Why, after so many failed attempts, is she still chasing the record? “Because there isn’t anything greater, I think,” she answers quickly.
“We leave from the northern hemisphere, go south, around Antarctica and come back home. That’s the magic of the Jules Verne trophy. We have no waypoints to respect, you are just free to sail your own race. And it’s about that freedom. That freedom of experiencing your passion and sharing it as a family also.
“And you’ve got to go all in. Once you’re all in, it’s refreshing. I’ve never been happier than when at sea. We’re still connected online, of course, especially me. But it’s like your brain just empties. The only worry is about the people you leave at home, but my children are older now.”
At the time of publication, the team had been on standby for several weeks, their chances of a weather window that would see them around the world in less than 40 days shrinking with each day, although viable attempts have previously started in January.

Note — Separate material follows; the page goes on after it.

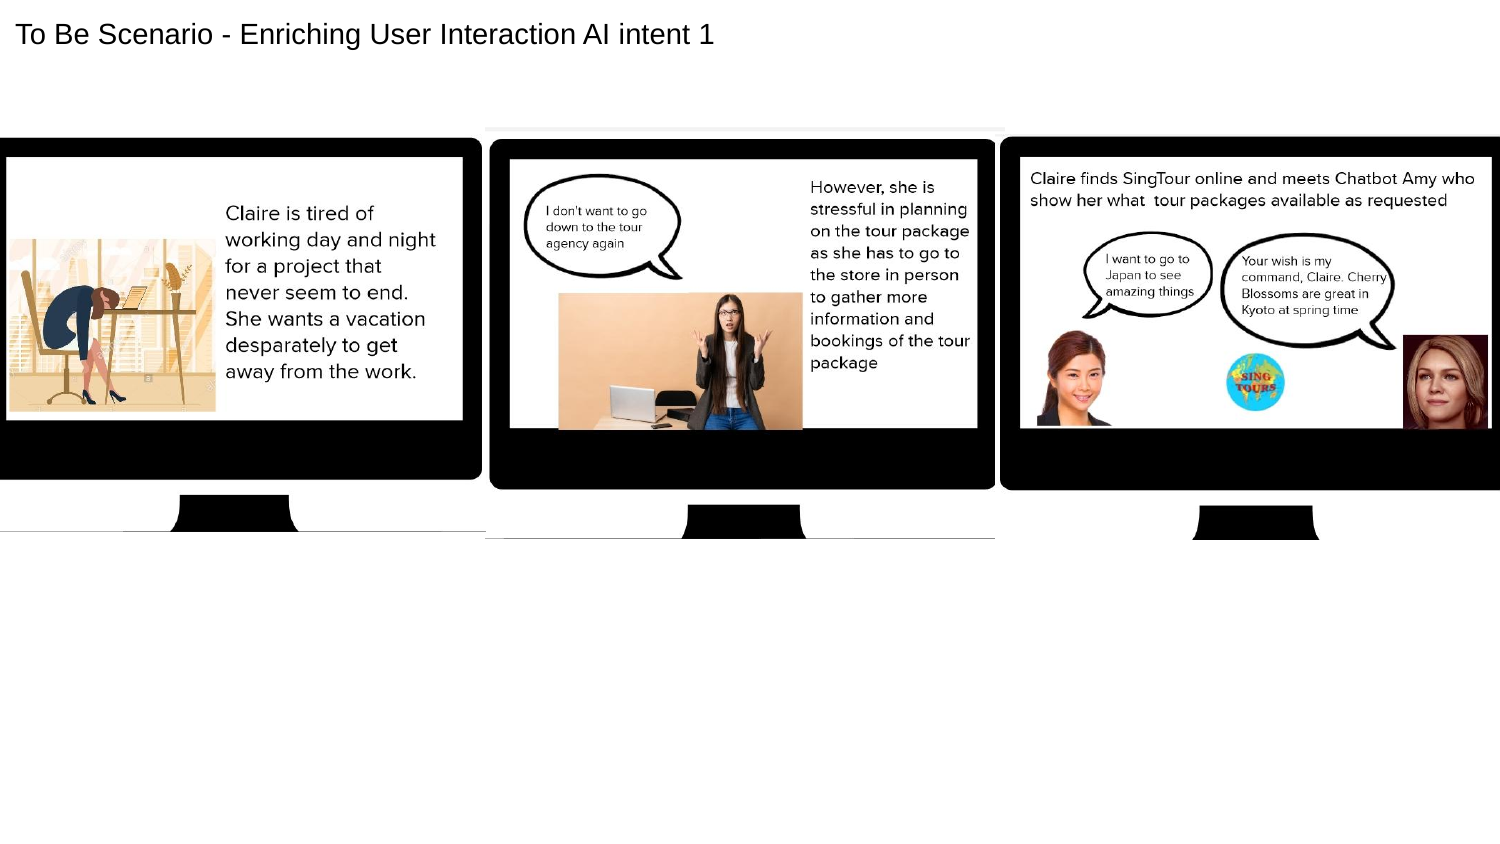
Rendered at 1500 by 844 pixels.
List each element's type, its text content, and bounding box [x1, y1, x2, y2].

picture [0, 127, 1500, 540]
title To Be Scenario - Enriching User Interaction AI intent 1 [0, 0, 1500, 105]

Time running out for Jules Verne
But there is another window which is closing, and that’s the race before the giant tri is overtaken by a younger generation boat. Banque Populaire was launched 14 years ago, while the winter of 2020/21 saw two latest generation foiling Ultimes (Gitana 17 and Sodebo) attempt Jules Verne bids. Neither completed, but with more foiling Ultimes launched, it can only be a matter of time before one goes successfully around the world non-stop.
“This boat was a legend when we bought it,” explains Bertarelli. “It was a conscious decision not to build a new boat because we always believed this boat was built, designed and made to win this trophy. And that’s still true today.
“We take every year as it comes. I don’t know when the window will close and she’ll become obsolete. Are we already there? Not yet, I don’t think. We still have a chance. One day this boat will need to retire. But today, this lady, she still has it.”